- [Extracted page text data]
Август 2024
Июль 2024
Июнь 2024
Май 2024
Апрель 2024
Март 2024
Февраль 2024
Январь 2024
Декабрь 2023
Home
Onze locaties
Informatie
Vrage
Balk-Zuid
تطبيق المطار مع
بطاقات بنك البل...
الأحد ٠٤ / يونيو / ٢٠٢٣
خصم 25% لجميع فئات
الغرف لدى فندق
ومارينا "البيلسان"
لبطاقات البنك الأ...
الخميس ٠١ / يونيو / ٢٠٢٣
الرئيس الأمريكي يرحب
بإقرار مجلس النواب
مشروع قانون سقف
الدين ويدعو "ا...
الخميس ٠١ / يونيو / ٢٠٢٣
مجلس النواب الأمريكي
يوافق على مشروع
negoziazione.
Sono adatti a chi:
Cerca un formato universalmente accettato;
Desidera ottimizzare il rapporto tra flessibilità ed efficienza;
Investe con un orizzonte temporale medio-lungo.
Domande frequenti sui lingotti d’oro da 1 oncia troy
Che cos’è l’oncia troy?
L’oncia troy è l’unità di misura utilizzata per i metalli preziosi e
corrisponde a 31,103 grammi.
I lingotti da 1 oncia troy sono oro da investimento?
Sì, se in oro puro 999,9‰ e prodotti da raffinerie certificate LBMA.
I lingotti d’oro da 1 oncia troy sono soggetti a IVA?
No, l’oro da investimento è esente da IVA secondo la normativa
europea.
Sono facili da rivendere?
--
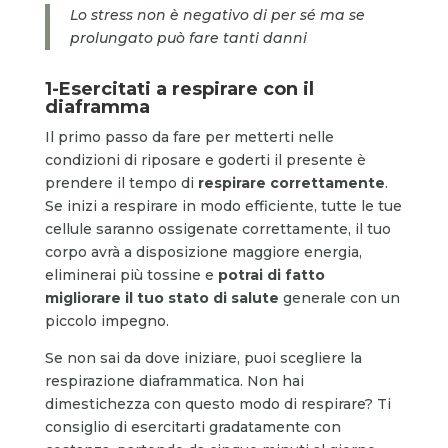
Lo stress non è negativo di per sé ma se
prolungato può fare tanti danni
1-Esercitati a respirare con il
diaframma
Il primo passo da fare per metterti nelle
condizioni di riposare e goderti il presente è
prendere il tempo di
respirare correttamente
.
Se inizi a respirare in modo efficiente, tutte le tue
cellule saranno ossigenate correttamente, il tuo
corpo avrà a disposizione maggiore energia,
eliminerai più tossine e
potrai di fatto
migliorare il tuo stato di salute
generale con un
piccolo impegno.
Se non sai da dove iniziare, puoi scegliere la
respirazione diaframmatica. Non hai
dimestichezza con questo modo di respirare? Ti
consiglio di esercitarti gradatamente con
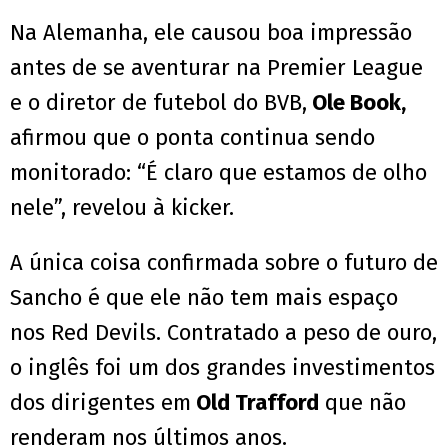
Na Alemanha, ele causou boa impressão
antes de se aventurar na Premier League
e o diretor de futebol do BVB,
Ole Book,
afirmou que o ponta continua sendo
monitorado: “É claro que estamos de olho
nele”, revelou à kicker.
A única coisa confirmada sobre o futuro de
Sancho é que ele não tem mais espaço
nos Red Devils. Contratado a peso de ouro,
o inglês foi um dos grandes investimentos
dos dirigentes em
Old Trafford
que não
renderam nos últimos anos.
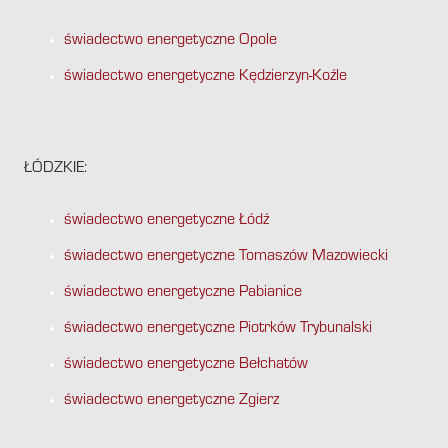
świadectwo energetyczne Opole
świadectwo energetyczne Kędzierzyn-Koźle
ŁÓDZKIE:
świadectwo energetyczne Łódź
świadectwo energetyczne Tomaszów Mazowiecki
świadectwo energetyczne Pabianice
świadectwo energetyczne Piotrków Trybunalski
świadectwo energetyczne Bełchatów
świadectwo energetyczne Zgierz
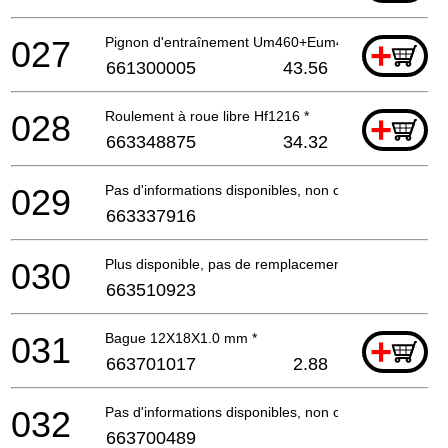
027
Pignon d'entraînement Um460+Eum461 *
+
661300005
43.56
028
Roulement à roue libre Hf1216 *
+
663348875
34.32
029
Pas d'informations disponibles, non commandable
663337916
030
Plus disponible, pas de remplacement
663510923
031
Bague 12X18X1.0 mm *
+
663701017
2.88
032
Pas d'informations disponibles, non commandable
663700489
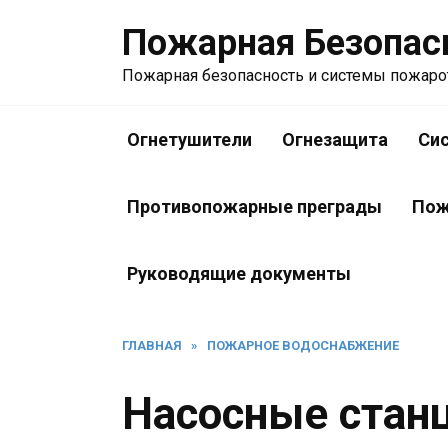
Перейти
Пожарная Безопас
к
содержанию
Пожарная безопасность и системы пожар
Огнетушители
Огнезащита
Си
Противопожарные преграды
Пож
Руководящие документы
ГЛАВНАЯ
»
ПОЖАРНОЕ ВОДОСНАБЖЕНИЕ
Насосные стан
* * *
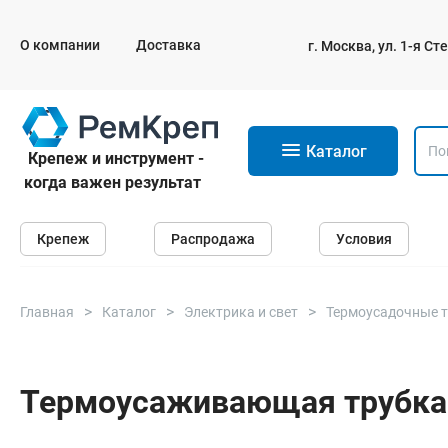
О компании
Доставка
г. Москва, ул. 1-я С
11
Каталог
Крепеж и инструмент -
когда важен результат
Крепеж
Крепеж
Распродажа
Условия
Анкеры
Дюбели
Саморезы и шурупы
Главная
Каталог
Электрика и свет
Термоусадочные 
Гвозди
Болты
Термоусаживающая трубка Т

- [What is needed] Please write out, exactly as they appear above, only the lines in the stretch from the line with "Термоусадочные" through the line with "Термоусаживающая трубка Т".

- [Exercise output]
Термоусадочные 
Гвозди
Болты
Термоусаживающая трубка Т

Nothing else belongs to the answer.